The Department of Health and Human Services, through spokesperson Emily Hilliard, countered that Høeg’s advisory work on drug safety, computational safety modeling and vaccine surveillance aligns with the responsibilities of the role.

Policy Positions And Past Work

Høeg has publicly advocated aligning some US childhood vaccine recommendations with Denmark’s schedule, a proposal opponents say overlooks crucial differences in health systems. Denmark has universal health coverage, a national health registry, near‑universal prenatal hepatitis B screening and extensive follow‑up systems — conditions that make direct policy transfer to the United States problematic, public health experts say.

Her published work includes an analysis that used crowd‑sourced, unconfirmed reports to estimate myocarditis rates after Covid vaccination. She has also advised controversial state officials and publicly questioned the evidence behind some routine childhood vaccines, raising concerns among many immunization experts. During a recent Advisory Committee on Immunization Practices (ACIP) presentation, Høeg questioned cumulative aluminum exposure from multiple childhood vaccines and raised questions about RSV immunizations — points that public health authorities and the CDC say are not supported by the broader evidence base.

Concerns About Transparency And Regulatory Direction

Høeg inherits a new priority voucher program for one‑day drug approvals that has already drawn scrutiny. Critics have questioned how drugs are selected for the program and whether decision‑making is sufficiently transparent. Some observers say the FDA appears to be easing review standards for many drugs while intensifying scrutiny of vaccines.
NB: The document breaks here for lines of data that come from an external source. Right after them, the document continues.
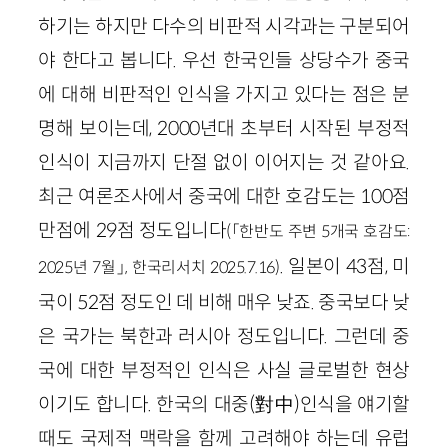
하기는 하지만 다수의 비판적 시각과는 구분되어
야 한다고 봅니다. 우선 한국인들 상당수가 중국
에 대해 비판적인 인식을 가지고 있다는 점은 분
명해 보이는데, 2000년대 초부터 시작된 부정적
인식이 지금까지 단절 없이 이어지는 것 같아요.
최근 여론조사에서 중국에 대한 호감도는 100점
만점에 29점 정도입니다
(「한반도 주변 5개국 호감도:
. 일본이 43점, 미
2025년 7월」, 한국리서치 2025.7.16)
국이 52점 정도인 데 비해 매우 낮죠. 중국보다 낮
은 국가는 북한과 러시아 정도입니다. 그런데 중
국에 대한 부정적인 인식은 사실 글로벌한 현상
이기도 합니다. 한국의 대중(對中)인식을 얘기할
때도 국제적 맥락을 함께 고려해야 하는데 유럽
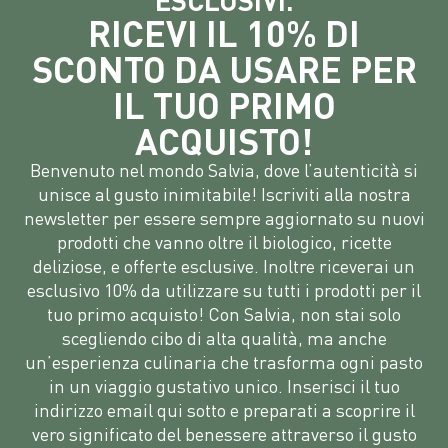
ESCLUSIVI.
RICEVI IL 10% DI
SCONTO DA USARE PER
IL TUO PRIMO
ACQUISTO!
Benvenuto nel mondo Salvia, dove l’autenticità si
unisce al gusto inimitabile! Iscriviti alla nostra
newsletter per essere sempre aggiornato su nuovi
prodotti che vanno oltre il biologico, ricette
deliziose, e offerte esclusive. Inoltre riceverai un
esclusivo 10% da utilizzare su tutti i prodotti per il
tuo primo acquisto! Con Salvia, non stai solo
scegliendo cibo di alta qualità, ma anche
un’esperienza culinaria che trasforma ogni pasto
in un viaggio gustativo unico. Inserisci il tuo
indirizzo email qui sotto e preparati a scoprire il
vero significato del benessere attraverso il gusto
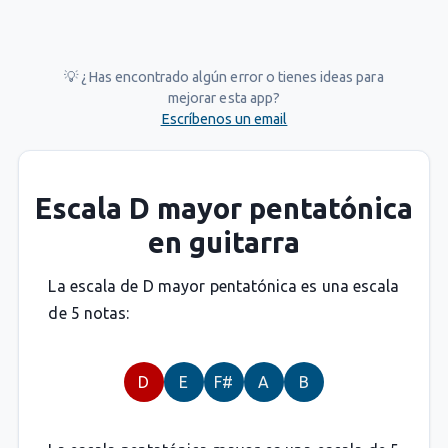
💡 ¿Has encontrado algún error o tienes ideas para
mejorar esta app?
Escríbenos un email
Escala D mayor pentatónica
en guitarra
La escala de D mayor pentatónica es una escala
de 5 notas:
D
E
F#
A
B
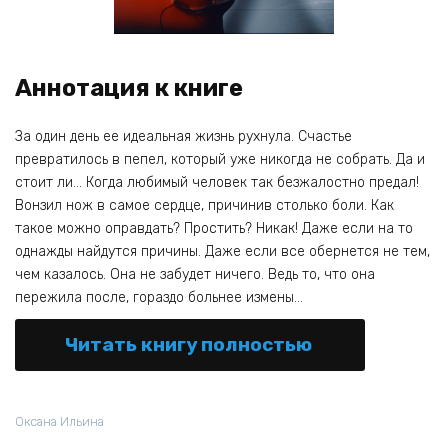
Аннотация к книге
За один день ее идеальная жизнь рухнула. Счастье
превратилось в пепел, который уже никогда не собрать. Да и
стоит ли… Когда любимый человек так безжалостно предал!
Вонзил нож в самое сердце, причинив столько боли. Как
такое можно оправдать? Простить? Никак! Даже если на то
однажды найдутся причины. Даже если все обернется не тем,
чем казалось. Она не забудет ничего. Ведь то, что она
пережила после, гораздо больнее измены…
Читать книгу полностью
Оксана Ильина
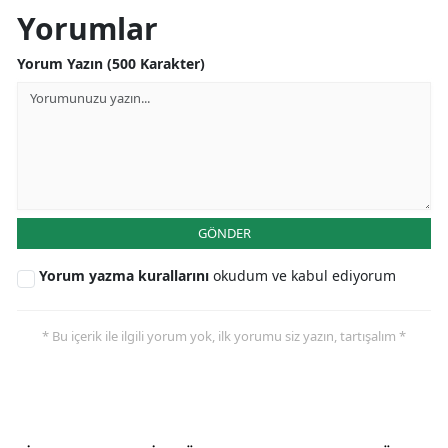
Yorumlar
Yorum Yazın (500 Karakter)
GÖNDER
Yorum yazma kurallarını
okudum ve kabul ediyorum
* Bu içerik ile ilgili yorum yok, ilk yorumu siz yazın, tartışalım *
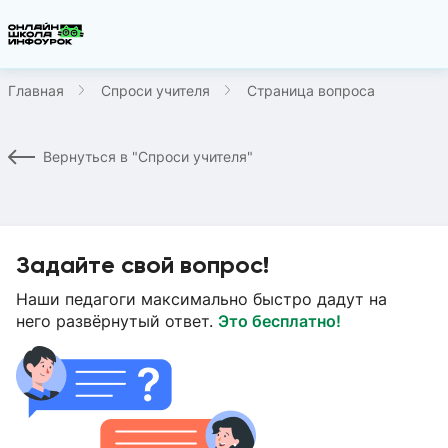
Главная
Спроси учителя
Страница вопроса
Вернуться в "Спроси учителя"
Задайте свой вопрос!
Наши педагоги максимально быстро дадут на
него развёрнутый ответ.
Это бесплатно!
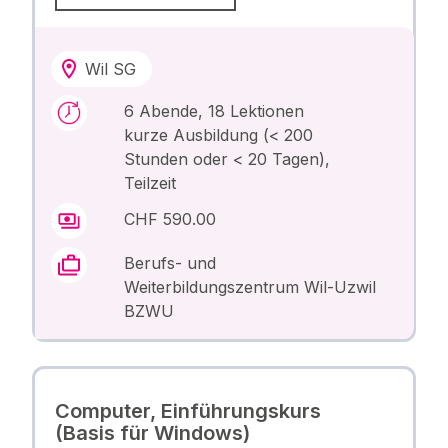
Wil SG
6 Abende, 18 Lektionen
kurze Ausbildung (< 200
Stunden oder < 20 Tagen),
Teilzeit
CHF 590.00
Berufs- und
Weiterbildungszentrum Wil-Uzwil
BZWU
Computer, Einführungskurs
(Basis für Windows)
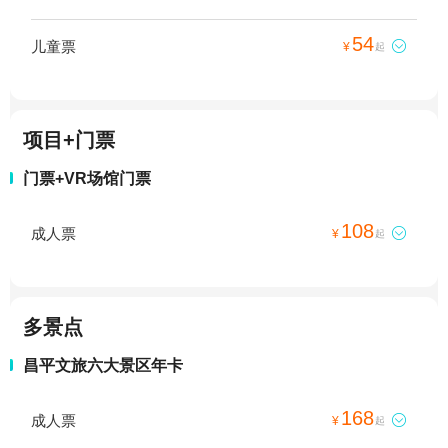
54
儿童票

¥
起
项目+门票
门票+VR场馆门票
108
成人票

¥
起
多景点
昌平文旅六大景区年卡
168
成人票

¥
起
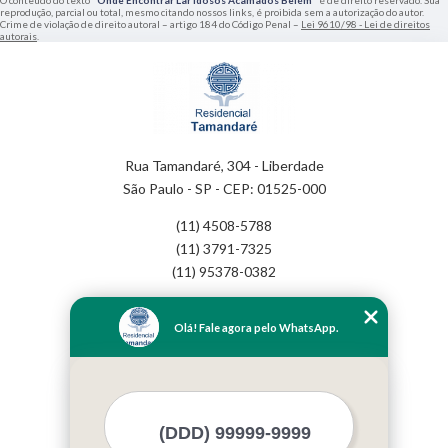
O conteúdo do texto "
Onde Encontrar Lar Idosos Acamados Belém
" é de direito reservado. Sua
reprodução, parcial ou total, mesmo citando nossos links, é proibida sem a autorização do autor.
Crime de violação de direito autoral – artigo 184 do Código Penal –
Lei 9610/98 - Lei de direitos
autorais
.
Rua Tamandaré, 304 - Liberdade
São Paulo - SP - CEP: 01525-000
(11) 4508-5788
(11) 3791-7325
(11) 95378-0382
Home
Olá! Fale agora pelo WhatsApp.
Empresa
Missão
Serviços
Contato
Mapa do site
Mais Serviços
In December, 12 former FDA commissioners warned in the New England Journal of Medicine about reduced transparency in recent vaccine‑regulatory changes, urging open scientific debate and rigorous public documentation of benefits and harms. The former commissioners and other public health leaders argue that transparent processes are essential to maintain public trust.

Why This Matters

Public health experts emphasize that vaccine policy must be tailored to local epidemiology, health‑system capacity and follow‑up infrastructure. Several advisers cautioned that wholesale adoption of another country’s immunization schedule without addressing structural differences could lead to gaps in protection for vulnerable populations.

As Høeg assumes the acting CDER role, tensions between calls for regulatory change and demands for transparent, evidence‑based policymaking are likely to continue. Stakeholders across medicine and public health are watching closely for how the agency balances review speed, safety surveillance and long‑term public trust.